**Prompt:** Copy out all of the material below, swapping "widest spread" for "broadest range" and leaving everything else unchanged. Leave the pictures out of your answer.

━━ Data provided ━━

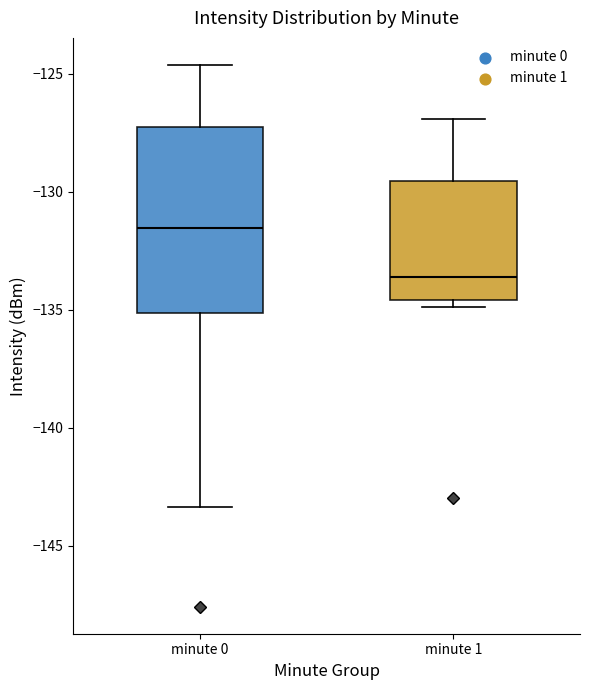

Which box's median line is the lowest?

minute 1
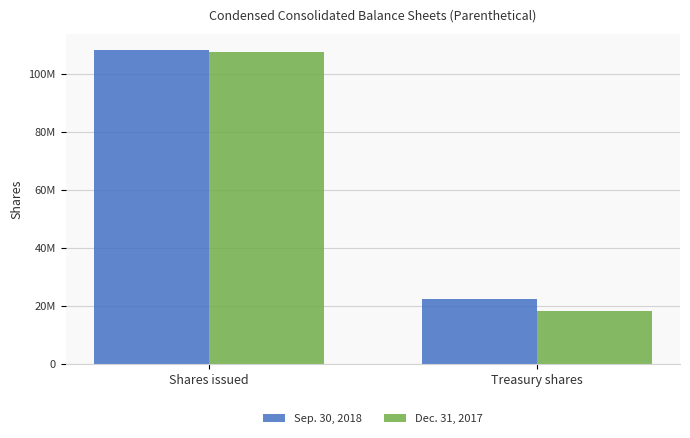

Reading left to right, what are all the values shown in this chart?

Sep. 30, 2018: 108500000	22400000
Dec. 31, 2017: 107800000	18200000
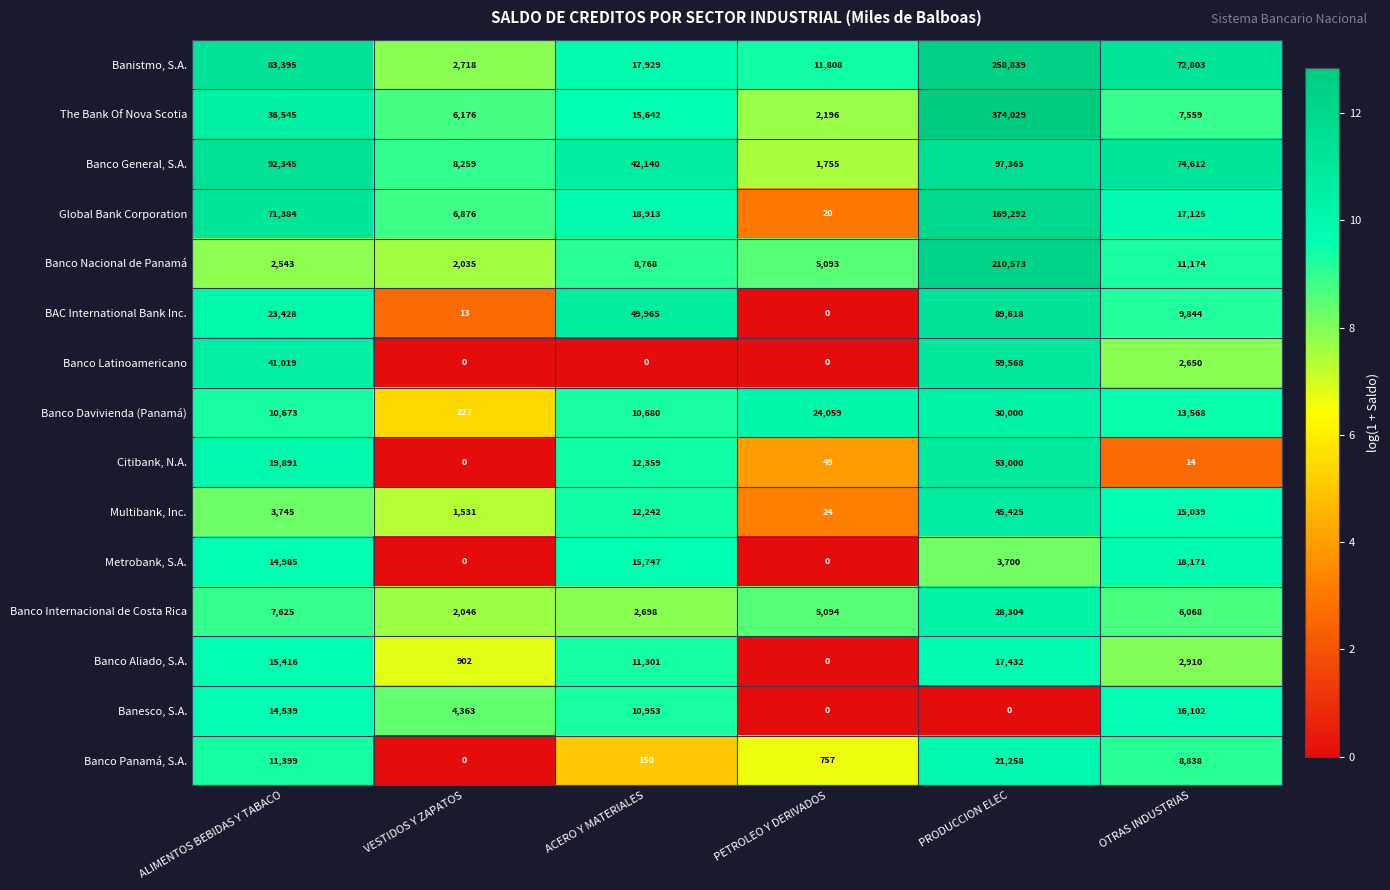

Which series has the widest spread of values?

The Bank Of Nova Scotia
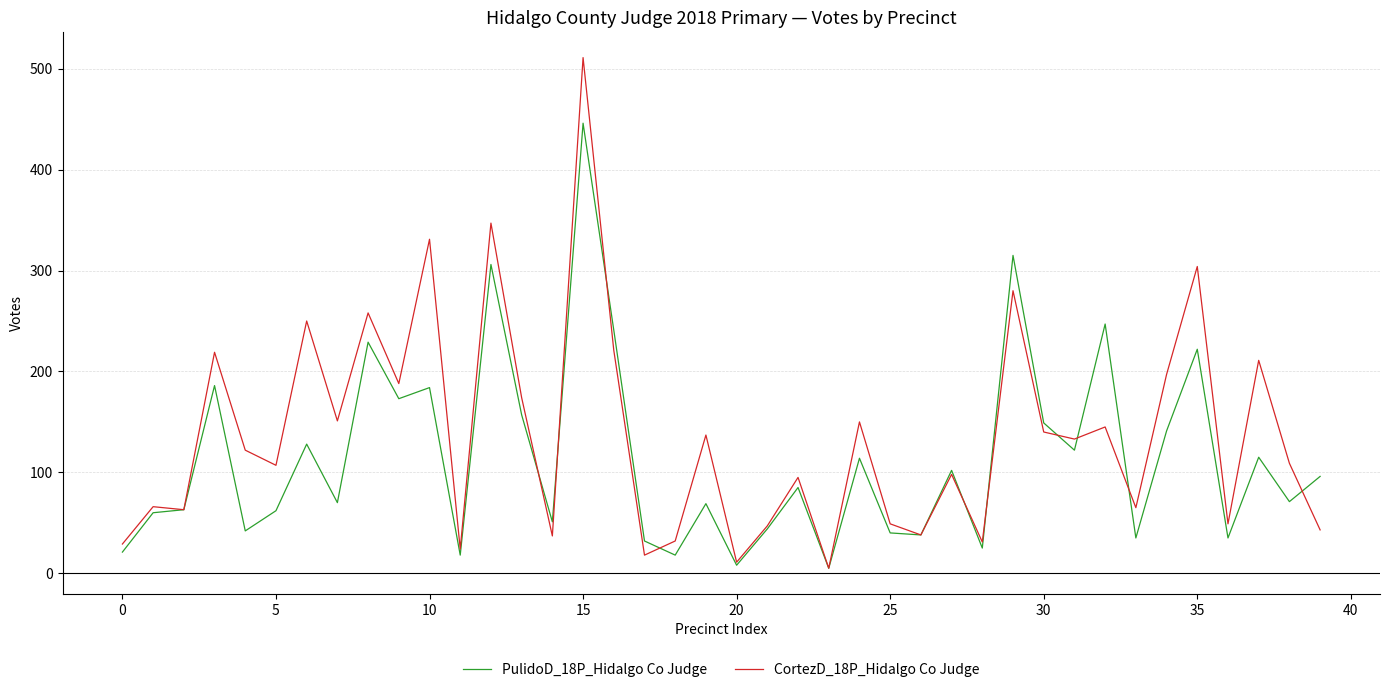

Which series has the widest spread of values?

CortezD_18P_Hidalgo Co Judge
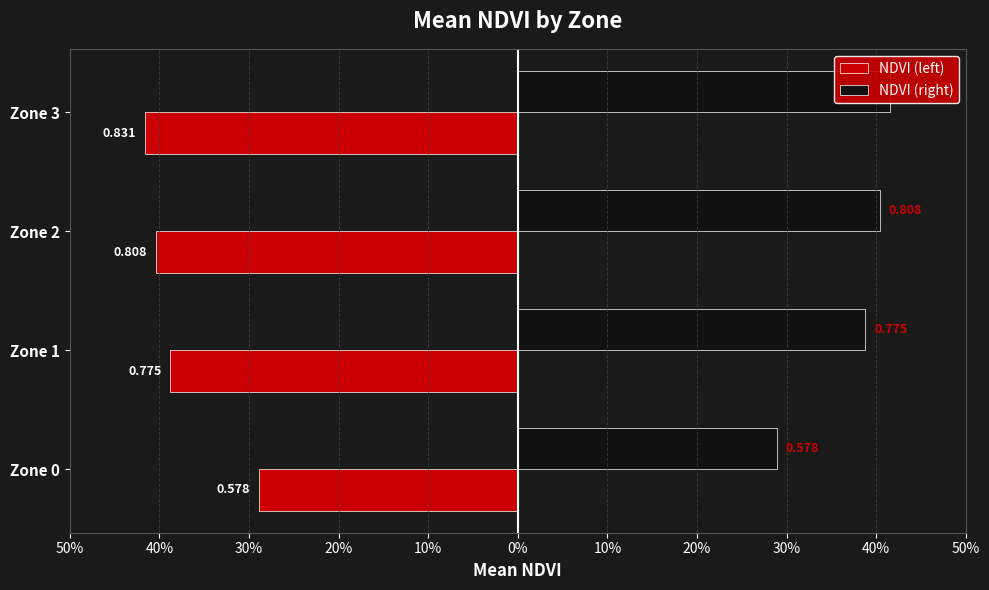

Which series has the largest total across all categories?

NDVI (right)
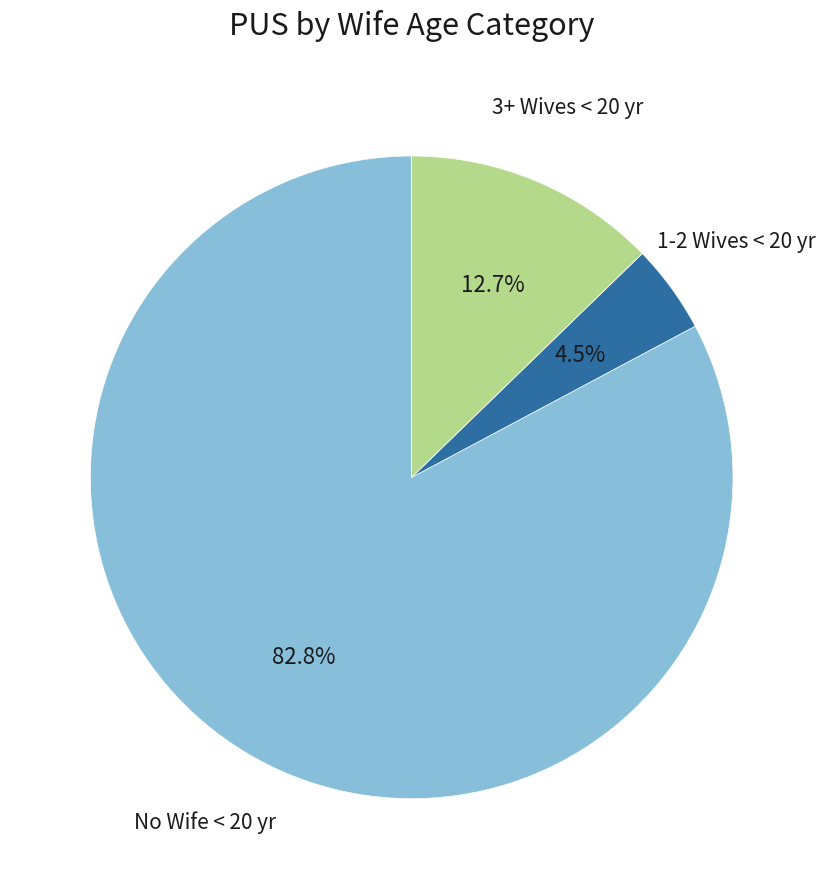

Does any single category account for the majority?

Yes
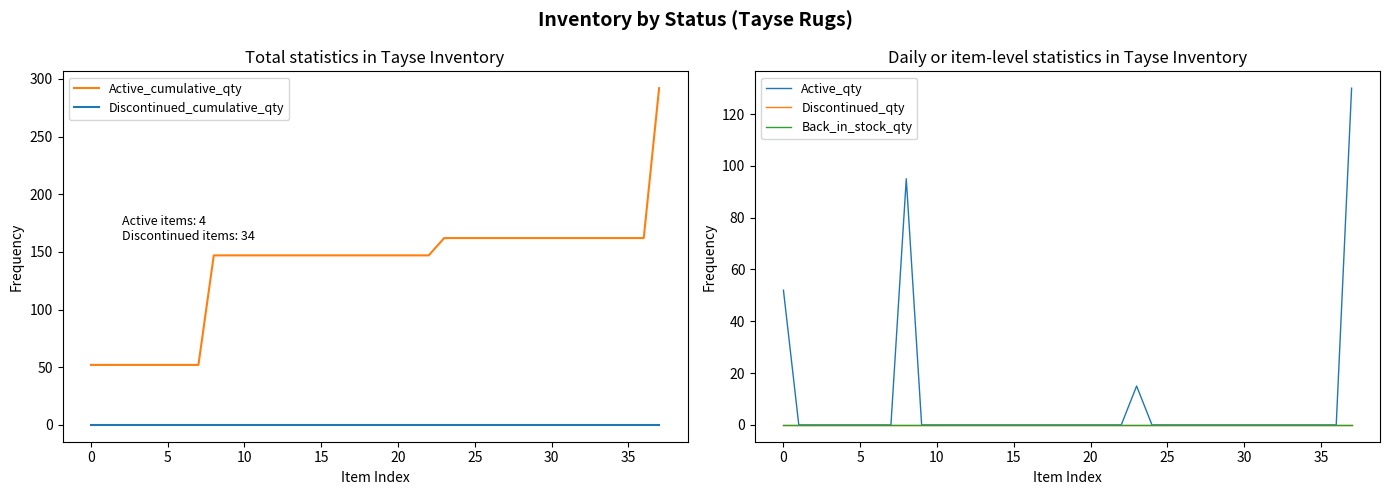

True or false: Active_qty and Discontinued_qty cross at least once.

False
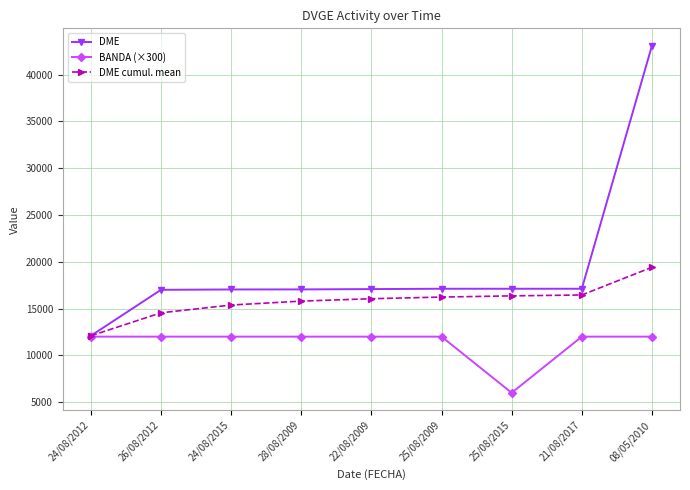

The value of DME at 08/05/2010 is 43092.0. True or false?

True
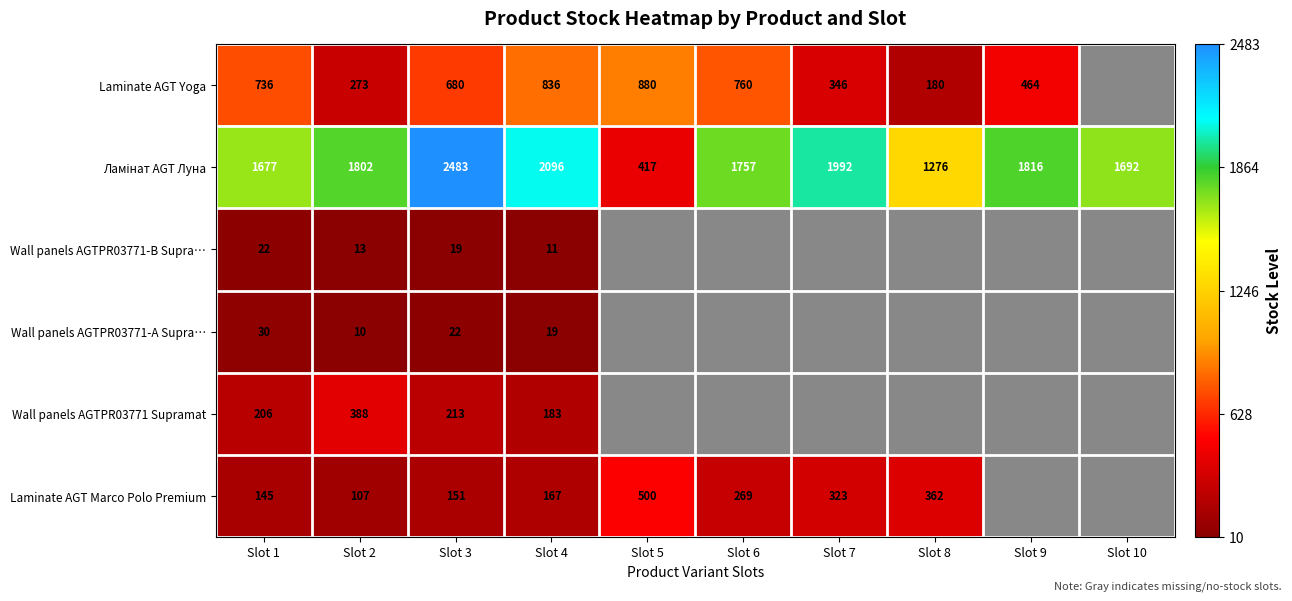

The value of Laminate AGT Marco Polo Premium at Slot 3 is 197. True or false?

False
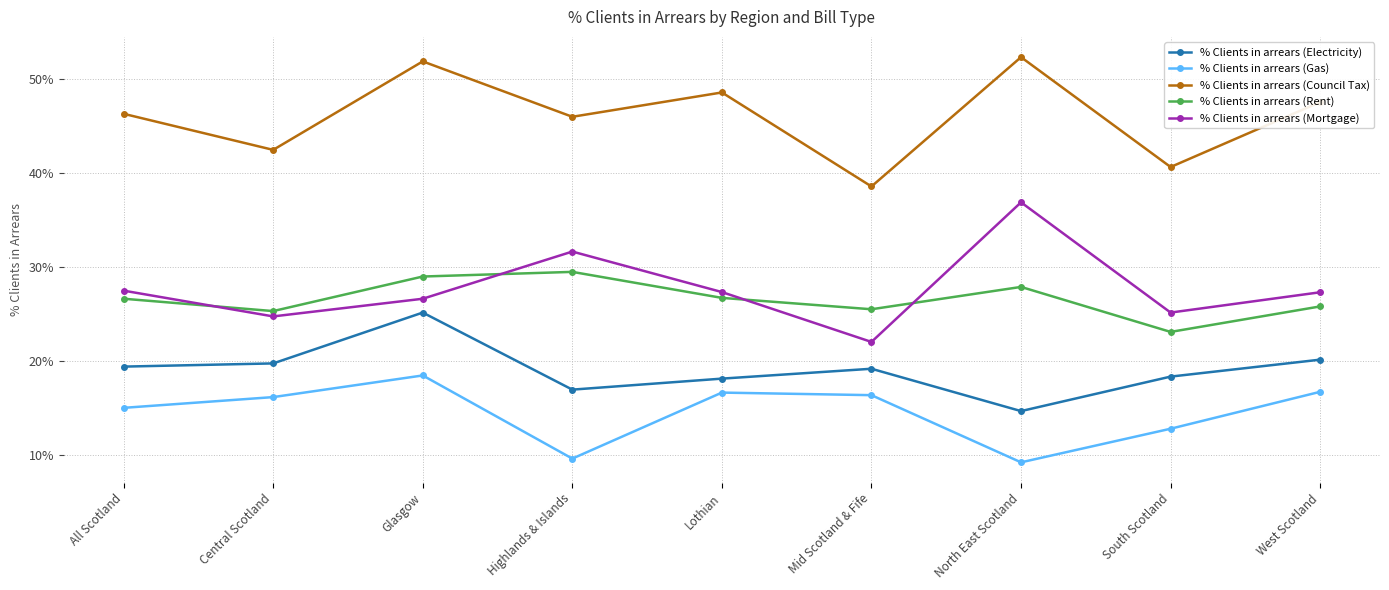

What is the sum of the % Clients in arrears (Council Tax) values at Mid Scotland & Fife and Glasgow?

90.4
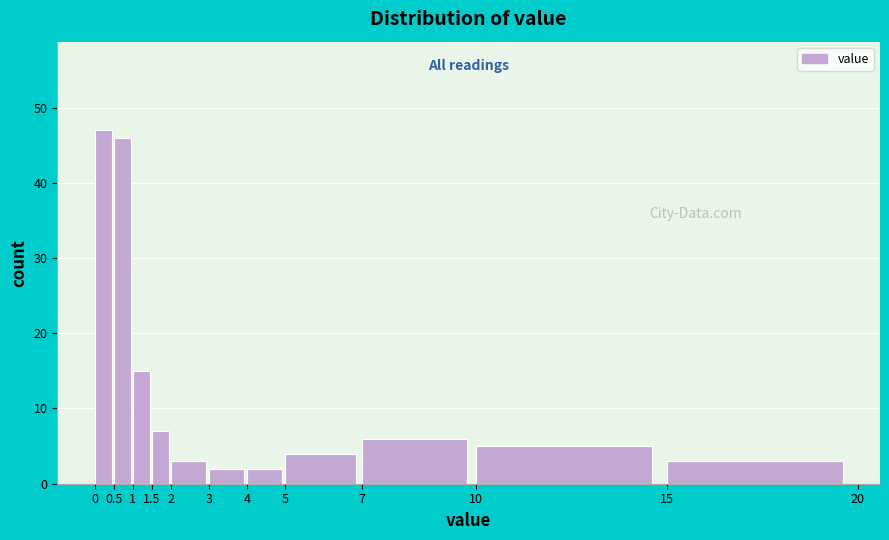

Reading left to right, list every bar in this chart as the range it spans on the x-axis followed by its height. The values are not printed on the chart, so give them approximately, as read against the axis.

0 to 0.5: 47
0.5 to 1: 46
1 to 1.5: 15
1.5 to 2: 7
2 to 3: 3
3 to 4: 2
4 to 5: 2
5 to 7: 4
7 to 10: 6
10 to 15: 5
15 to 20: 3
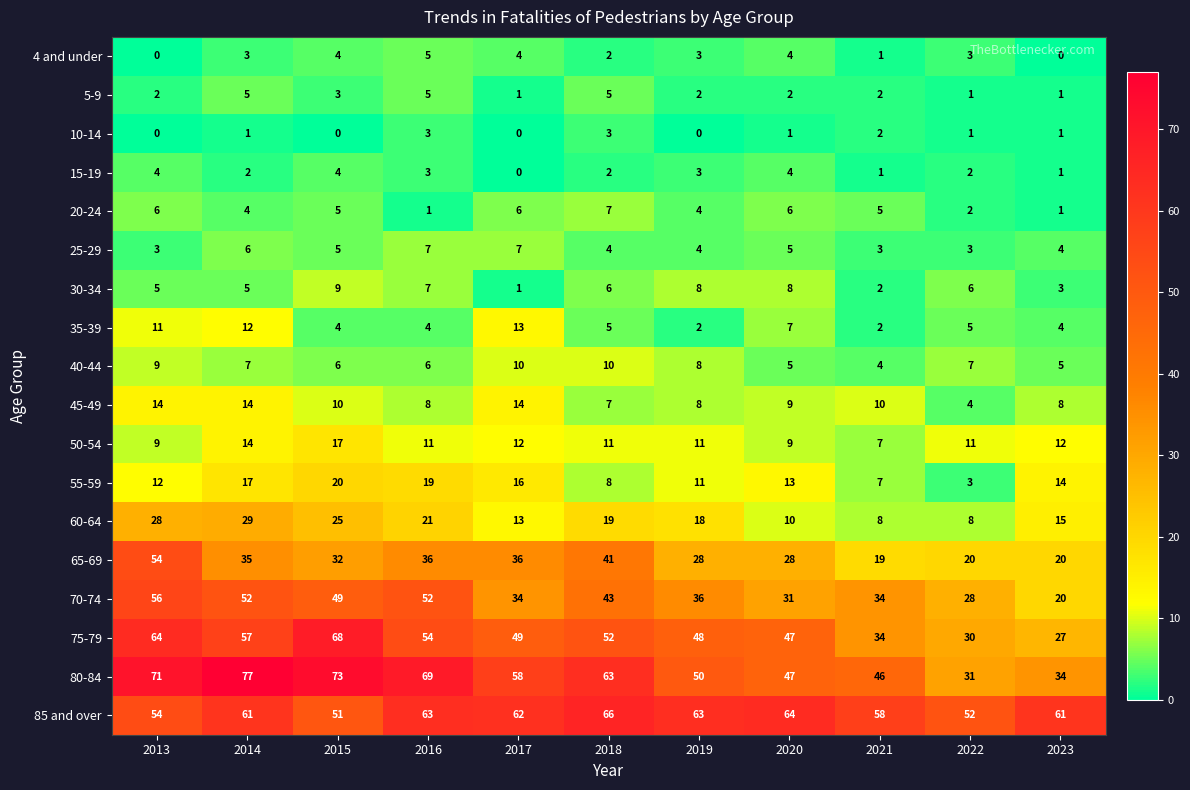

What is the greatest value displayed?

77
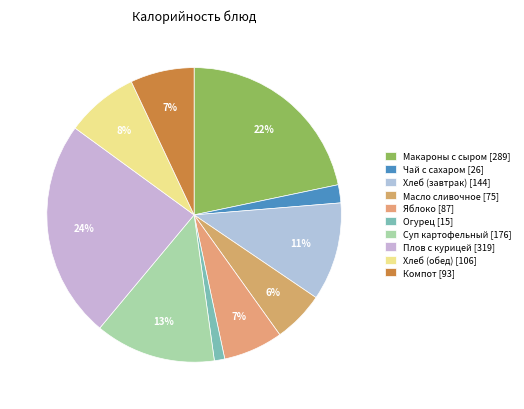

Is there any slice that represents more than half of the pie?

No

━━━

**Answer to this exercise:**
Which box's median line is the lowest?

minute 1

Reading left to right, what are all the values shown in this chart?

Sep. 30, 2018: 108500000	22400000
Dec. 31, 2017: 107800000	18200000

Which series has the broadest range of values?

The Bank Of Nova Scotia

Which series has the broadest range of values?

CortezD_18P_Hidalgo Co Judge

Which series has the largest total across all categories?

NDVI (right)

Does any single category account for the majority?

Yes

True or false: Active_qty and Discontinued_qty cross at least once.

False

The value of DME at 08/05/2010 is 43092.0. True or false?

True

The value of Laminate AGT Marco Polo Premium at Slot 3 is 197. True or false?

False

What is the sum of the % Clients in arrears (Council Tax) values at Mid Scotland & Fife and Glasgow?

90.4

Reading left to right, list every bar in this chart as the range it spans on the x-axis followed by its height. The values are not printed on the chart, so give them approximately, as read against the axis.

0 to 0.5: 47
0.5 to 1: 46
1 to 1.5: 15
1.5 to 2: 7
2 to 3: 3
3 to 4: 2
4 to 5: 2
5 to 7: 4
7 to 10: 6
10 to 15: 5
15 to 20: 3

What is the greatest value displayed?

77

Is there any slice that represents more than half of the pie?

No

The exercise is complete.